Was nicht weniger als ständige Weiterentwicklung bedeutet, sei es zum Baumabstand oder kreativen Ideen zur Vermarktung. Ein perfekter Rückpass zum Sachgebiet im Landratsamt, das zu den gedruckten Handreichungen gerade an einer Online-Anwendung arbeitet, die das Thema bestmöglich bespielen und vor allem Suche vereinfachen und möglichst großen Service bieten soll. Auch die Aufnahme neuer Betriebe ist unkompliziert möglich.
Dann ist da noch ein Satz, den „Wenn wir uns nicht abheben, lassen wir’s“, formuliert Johannes Spachmüller den eigenen Anspruch an die Qualität, seiner Meinung nach ohnehin „das A und O“. Ingrid Bär outet sich als Fan der Haager Haselnüsse und schwärmt von den Röstaromen. Zugleich zieht sie den Hut vor dem unternehmerischen Mut, immer wieder Neues zu wagen und sich verbessern zu wollen. „Das ist ganz grundsätzlich eine Stärke unserer heimischen Landwirte“, stellt sie heraus.
Nicht umsonst sei der Landkreis Roth der mit den meisten Sonderkulturen. „Reiner Ackerbau ist hier schwierig, man muss schon genau auf die Flächen schauen, um herauszufinden, wo und wie ich Ertrag herbringen“, ergänzt Wolfgang Jank.

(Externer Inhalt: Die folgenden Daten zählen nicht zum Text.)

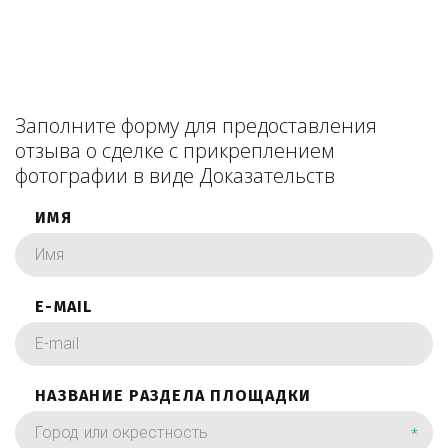
Заполните форму для предоставления
отзыва о сделке с прикреплением
фотографии в виде Доказательств
ИМЯ
E-MAIL
НАЗВАНИЕ РАЗДЕЛА ПЛОЩАДКИ
*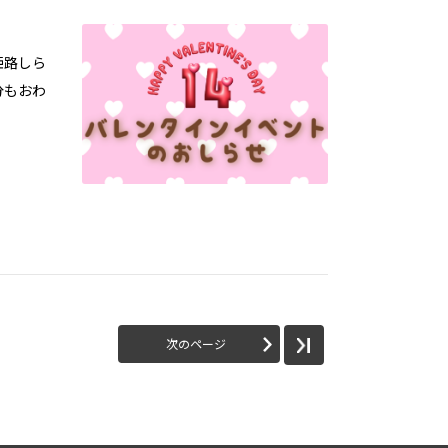
姫路しら
分もおわ
次のページ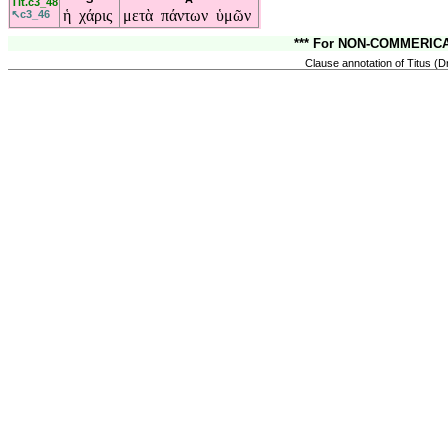
Tit.c3_48
ἡ
χάρις
μετὰ
πάντων
ὑμῶν
↖c3_46
*** For NON-COMMERICAL
Clause annotation of Titus (D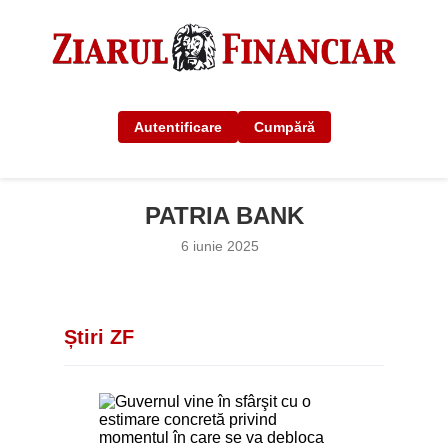
Autentificare
Cumpără
PATRIA BANK
6 iunie 2025
Știri ZF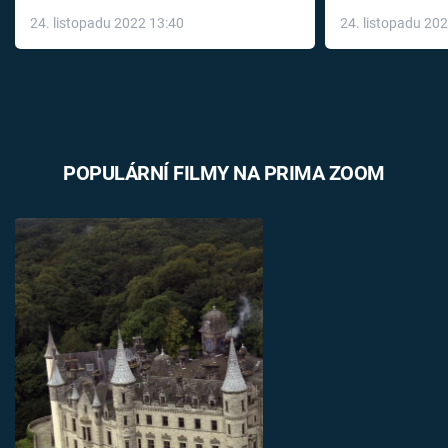
až do konce 
24. listopadu 2022 13:40
24. listopadu 20
léky
POPULÁRNÍ FILMY NA PRIMA ZOOM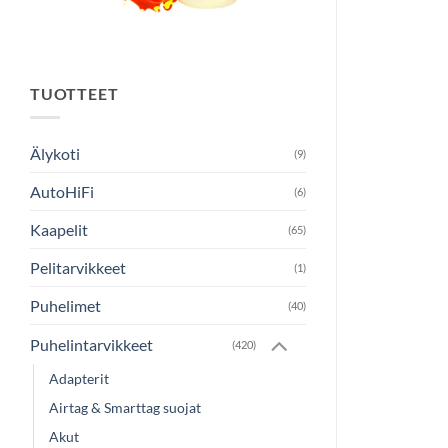
TUOTTEET
Älykoti
(9)
AutoHiFi
(6)
Kaapelit
(65)
Pelitarvikkeet
(1)
Puhelimet
(40)
Puhelintarvikkeet
(420)
Adapterit
Airtag & Smarttag suojat
Akut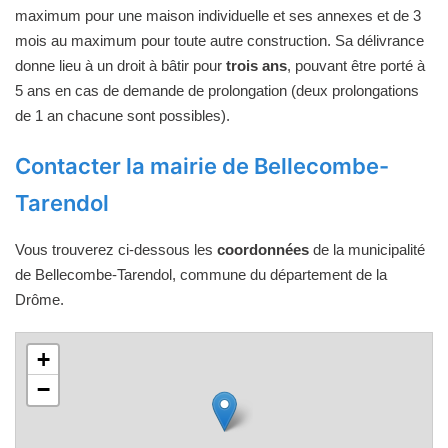
maximum pour une maison individuelle et ses annexes et de 3
mois au maximum pour toute autre construction. Sa délivrance
donne lieu à un droit à bâtir pour
trois ans
, pouvant être porté à
5 ans en cas de demande de prolongation (deux prolongations
de 1 an chacune sont possibles).
Contacter la mairie de Bellecombe-
Tarendol
Vous trouverez ci-dessous les
coordonnées
de la municipalité
de Bellecombe-Tarendol, commune du département de la
Drôme.
+
−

Fast 140 Betriebe sind in dem „echten Gemeinschaftswerk“ zu finden. Das spiegele wider, dass in Sachen Regionalität und Unterstützung der heimischen Betriebe „alle“ an einem Strang ziehen. Peter Reiß weiß noch einen Grund, warum auch Schwabach und Roth so gut zusammengeht. „Viele unserer Bauern haben Flächen im Landkreis.“
Mit ihrem jüngsten Produkt scheint die Kreisentwicklung jedenfalls einen Nerv getroffen zu haben. Gerade einmal drei Wochen im Umlauf ist die Nachfrage sehr groß, berichtet Sachgebietsleiter Stefan Forster nicht ohne Stolz. Zu haben ist sie unter anderem bei den Gemeinden, den teilnehmenden Betrieben, zum Herunterladen und auf Nachfrage im Landratsamt.